Dataset entries
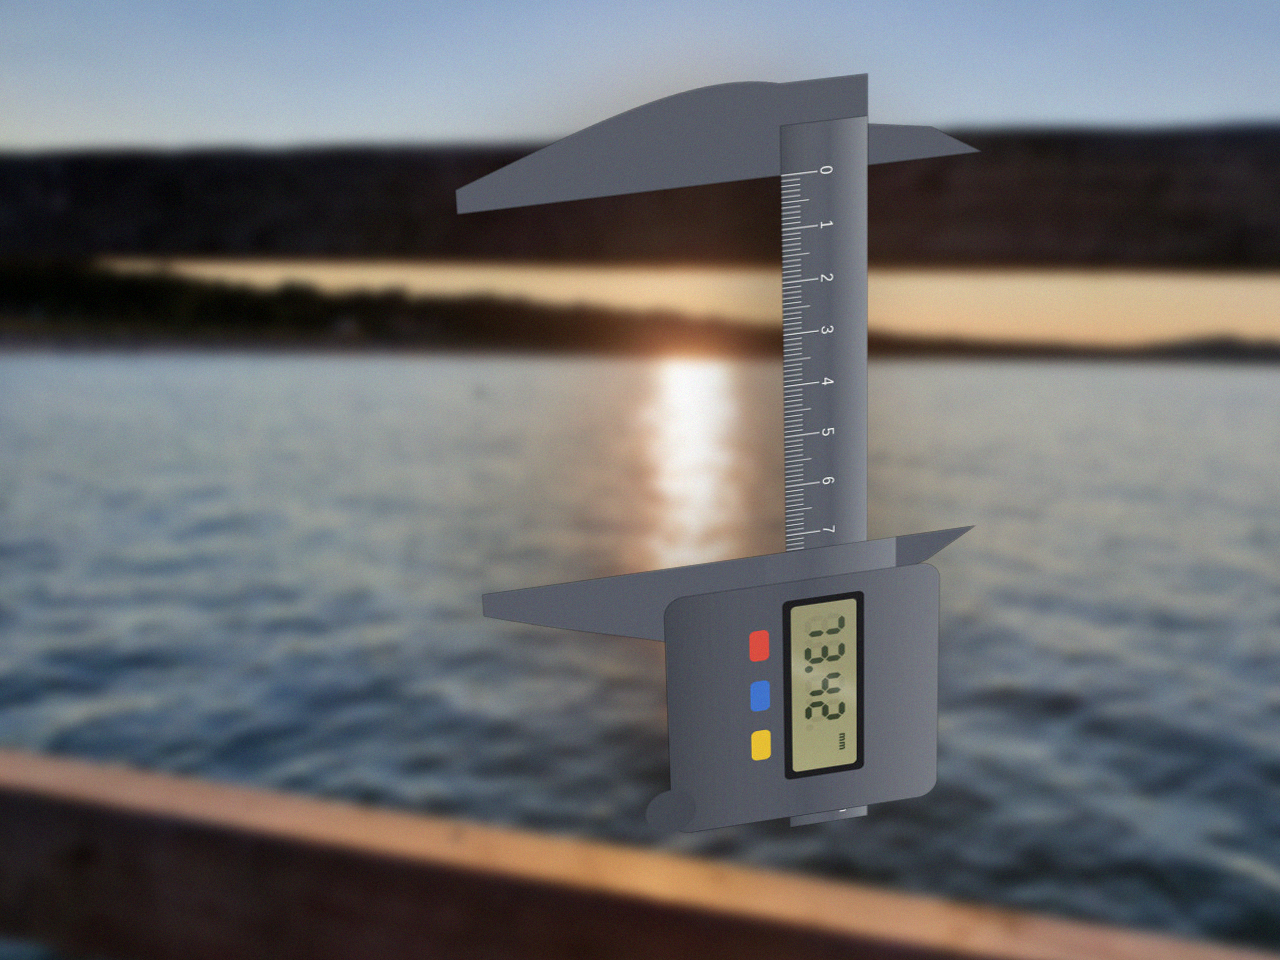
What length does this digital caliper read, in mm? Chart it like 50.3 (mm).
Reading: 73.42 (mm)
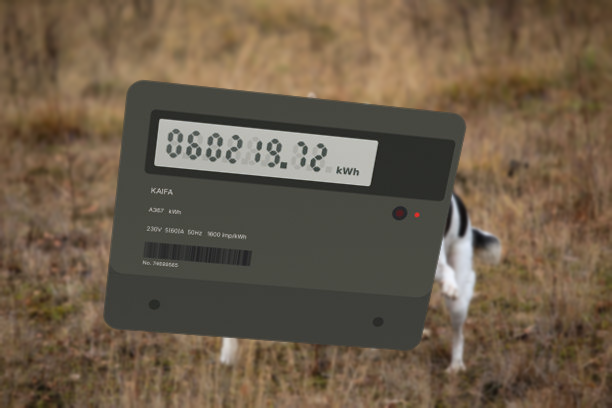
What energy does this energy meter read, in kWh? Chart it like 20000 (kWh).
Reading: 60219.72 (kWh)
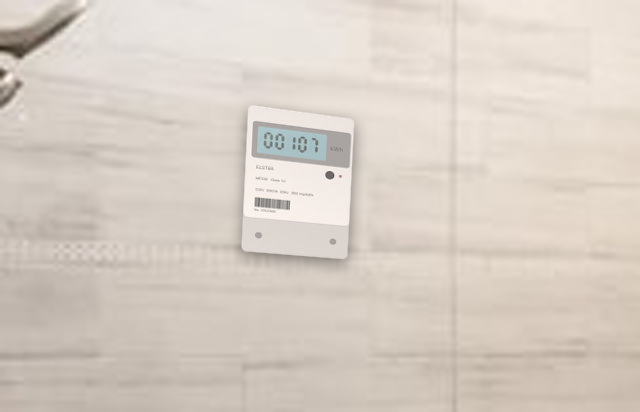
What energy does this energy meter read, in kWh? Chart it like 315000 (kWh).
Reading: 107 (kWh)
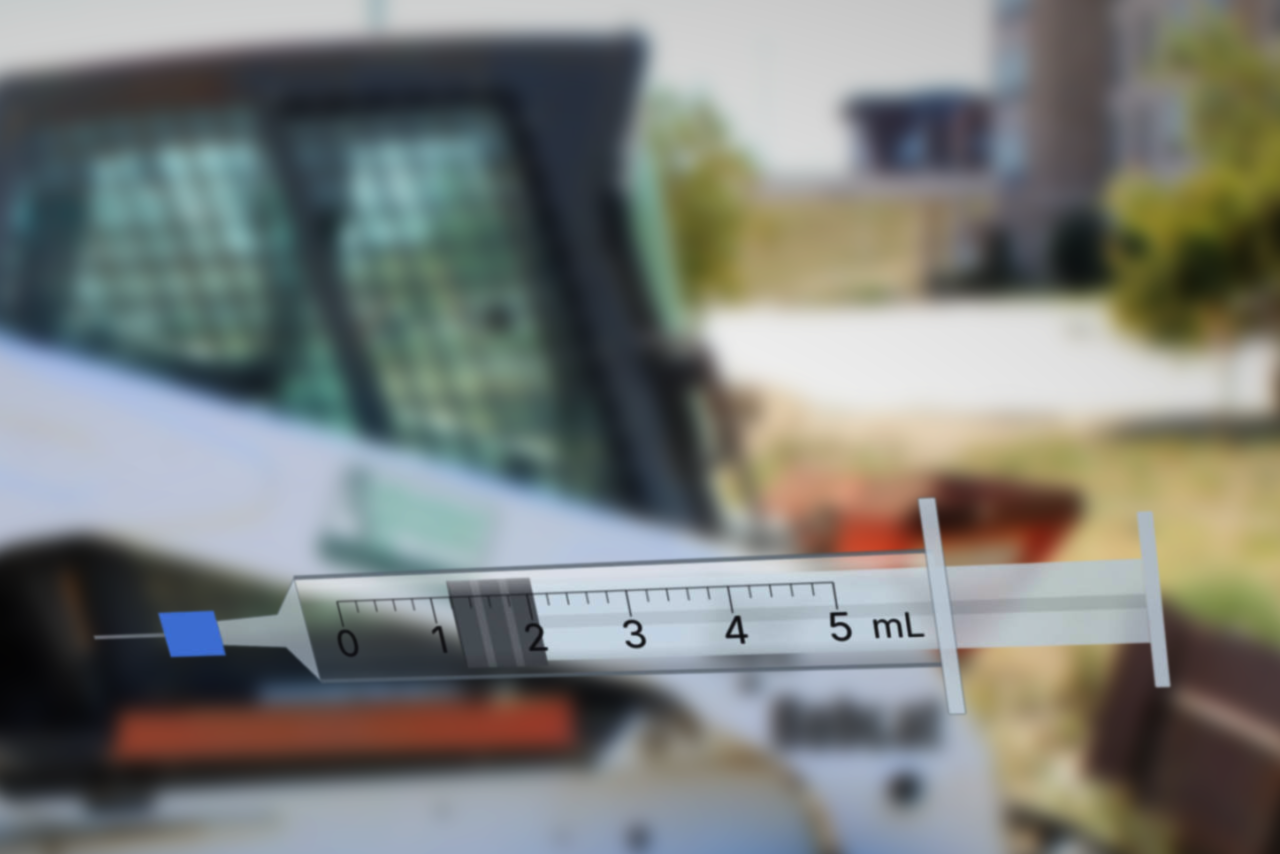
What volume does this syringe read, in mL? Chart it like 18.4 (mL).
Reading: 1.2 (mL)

ABOUT THIS TASK:
Rewrite everything from the line containing "like 20000 (kWh)." down to the end of the entries, substituting "electricity meter" for "energy meter" and leaving all else unchanged. Omit the pictures from your answer.

THE ANSWER:
What energy does this electricity meter read, in kWh? Chart it like 20000 (kWh).
Reading: 60219.72 (kWh)
What energy does this electricity meter read, in kWh? Chart it like 315000 (kWh).
Reading: 107 (kWh)
What volume does this syringe read, in mL? Chart it like 18.4 (mL).
Reading: 1.2 (mL)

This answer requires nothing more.